What got me thinking about recipes was the review of the new summer cookbooks in the Sunday New York Times last week, including one that claims to teach you what your grandmother never taught you. Grandmothers seem to play an important part in the cooking lives of a lot of people, me for one.
My Grandmother was a very good cook but I never saw her open a cookbook, in fact I don’t think there were any cookbooks in her house. She just seemed to know what to do. She, like most women of her generation, had learned to cook by watching and doing what she was told when she was a kid growing up in Italy.
Preparing food was serious business in Italy at the turn of the 20th century, there wasn’t a lot of it and there was no messing around in the kitchen. She carried that philosophy with her to the New World, and when she told me to watch the pot of boiling snails on the stove and make sure none of them escaped, you’d better believe my five year old eyes were glued to that pot lid.
By the time I was given that responsibility I had eaten, and helped prepare all types of greens, tripe and snails, rabbit and venison, rolled meatballs, cut fresh pasta into strips of fettucine, chopped parsley and knew the difference between regular mint and the mintuccia that Aunt Mary sent from Italy. I was a cook in training and didn't know it.
Sometimes it was difficult not to start playing with the gooey mess that water and flour make before it becomes pasta dough, or pressing ground meat around my ten little fingers and playing an imaginary hamburger piano. It wouldn’t take much to keep me in line though; a look would usually do the trick. That was the culinary discipline part of my training.

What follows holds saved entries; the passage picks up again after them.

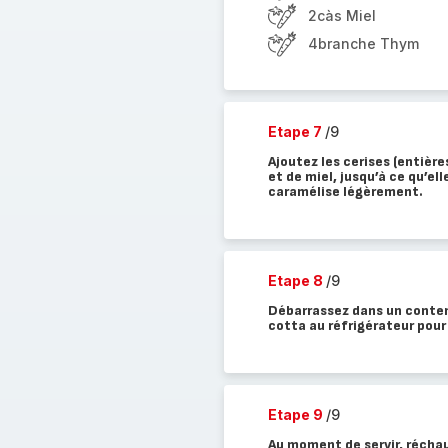
2càs Miel
4branche Thym
Etape 7
/9
Ajoutez les cerises (entière
et de miel, jusqu’à ce qu’el
caramélise légèrement.
Etape 8
/9
Débarrassez dans un conten
cotta au réfrigérateur pour
Etape 9
/9
Au moment de servir, réchau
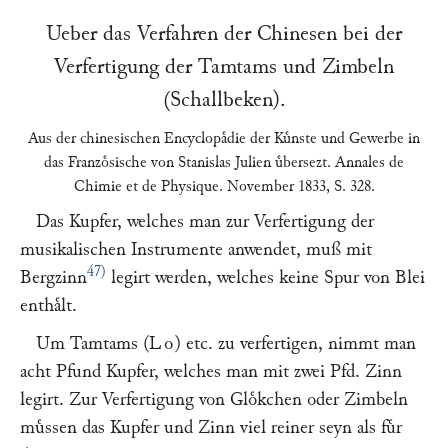
Ueber das Verfahren der Chinesen bei der
Verfertigung der Tamtams und Zimbeln
(Schallbeken).
Aus der chinesischen Encyclopaͤdie der Kuͤnste und Gewerbe in
das Franzoͤsische von
Stanislas Julien
uͤbersezt.
Annales de
Chimie et de Physique
. November 1833, S. 328.
Das Kupfer, welches man zur Verfertigung der
musikalischen Instrumente anwendet, muß mit
47)
Bergzinn
legirt werden, welches keine Spur von Blei
enthaͤlt.
Um Tamtams (
Lo
) etc. zu verfertigen, nimmt man
acht Pfund Kupfer, welches man mit zwei Pfd. Zinn
legirt. Zur Verfertigung von Gloͤkchen oder Zimbeln
muͤssen das Kupfer und Zinn viel reiner seyn als fuͤr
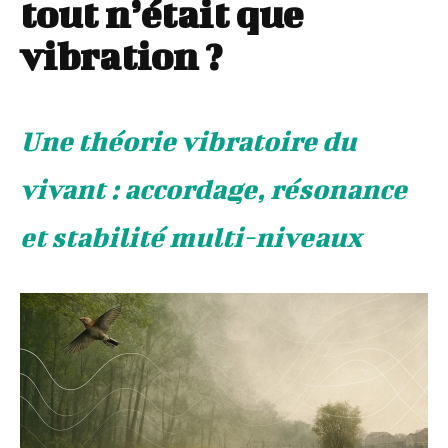
tout n’était que
vibration ?
Une théorie vibratoire du
vivant : accordage, résonance
et stabilité multi-niveaux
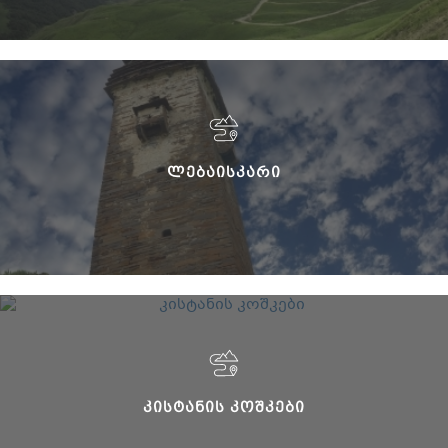
ᲚᲔᲑᲐᲘᲡᲙᲐᲠᲘ
ᲙᲘᲡᲢᲐᲜᲘᲡ ᲙᲝᲨᲙᲔᲑᲘ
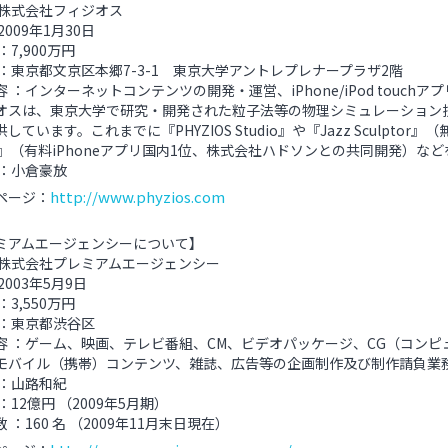
：株式会社フィジオス
2009年1月30日
：7,900万円
 ：東京都文京区本郷7-3-1 東京大学アントレプレナープラザ2階
 ：インターネットコンテンツの開発・運営、iPhone/iPod touch
オスは、東京大学で研究・開発された粒子法等の物理シミュレーション
しています。これまでに『PHYZIOS Studio』や『Jazz Sculptor
est』（有料iPhoneアプリ国内1位、株式会社ハドソンとの共同開発）な
 ：小倉豪放
http://www.phyzios.com
ページ：
ミアムエージェンシーについて】
：株式会社プレミアムエージェンシー
2003年5月9日
：3,550万円
 ：東京都渋谷区
容 ：ゲーム、映画、テレビ番組、CM、ビデオパッケージ、CG（コンピュ
、モバイル（携帯）コンテンツ、雑誌、広告等の企画制作及び制作請負業
 ：山路和紀
：12億円 （2009年5月期）
 ：160 名 （2009年11月末日現在）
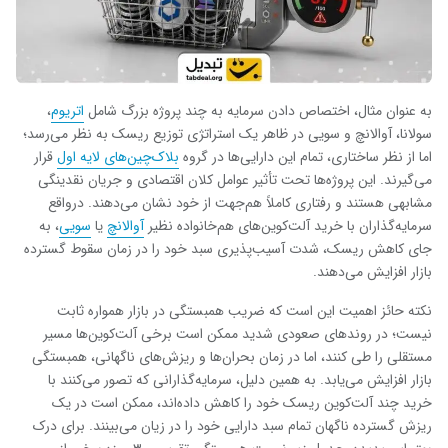
به عنوان مثال، اختصاص دادن سرمایه به چند پروژه بزرگ شامل
اتریوم
،
سولانا، آوالانچ و سویی در ظاهر یک استراتژی توزیع ریسک به نظر می‌رسد؛
اما از نظر ساختاری، تمام این دارایی‌ها در گروه
بلاک‌چین‌های لایه اول
قرار
می‌گیرند. این پروژه‌ها تحت تأثیر عوامل کلان اقتصادی و جریان نقدینگی
مشابهی هستند و رفتاری کاملاً هم‌جهت از خود نشان می‌دهند. درواقع
سرمایه‌گذاران با خرید آلت‌کوین‌های هم‌خانواده نظیر
آوالانچ
یا
سویی
، به
جای کاهش ریسک، شدت آسیب‌پذیری سبد خود را در زمان سقوط گسترده
بازار افزایش می‌دهند.
نکته حائز اهمیت این است که ضریب همبستگی در بازار همواره ثابت
نیست؛ در روندهای صعودی شدید ممکن است برخی آلت‌کوین‌ها مسیر
مستقلی را طی کنند، اما در زمان بحران‌ها و ریزش‌های ناگهانی، همبستگی
بازار افزایش می‌یابد. به همین دلیل، سرمایه‌گذارانی که تصور می‌کنند با
خرید چند آلت‌کوین ریسک خود را کاهش داده‌اند، ممکن است در یک
ریزش گسترده ناگهان تمام سبد دارایی خود را در زیان می‌بینند. برای درک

As a young bride I would often call my mother and ask her for recipes. She was not a patient person and her instructions were short and to the point. Sometimes I would get recipes from my aunts, scribbled on scraps of paper with vague proportions and approximate instructions. They were my mentors, and even though I was young and had a lot to learn, they treated me as an equal, cooks talking to another cook.
I use quite a few recipes I find on the back of boxes of pasta and packages of things here in Italy but I’ve hesitated to include them in this blog because the instructions are often vague and the measurements approximate. But I’m wrong. You are cooks and if we speak cook to cook, I think it will work out. With that in mind, here is a Sicilian fish recipe that uses frozen codfish, but you can use any firm, white fish, fresh or frozen.
Fiori di Merluzzo di Capperi (Filets of Cod with Capers)
Defrost the fish. Chop a bunch of parsley and two garlic cloves. In a frying pan heat 3-4 tablespoons of olive oil and when it is barely hot, add half of the chopped parsley, garlic and the fish. Season with salt and pepper. When the fish filets have cooked on one side, turn them over. Add ½ glass of dry white wine and when it has evaporated add a can of chopped tomatoes. Let the fish and tomatoes cook for about 15 minutes and then add the remaining parsley and garlic, a pinch of dried oregano and two teaspoons of capers. Cook for an additional 5 minutes. The recipe suggests serving the fish with mashed or boiled potatoes but I prefer serving it over white rice.
Two suggestions: One, use capers that have been preserved in brine, not in salt; and I found that if you fry a sliced onion in the olive oil before you add the parsley, garlic and fish, it gives the dish another layer of flavor.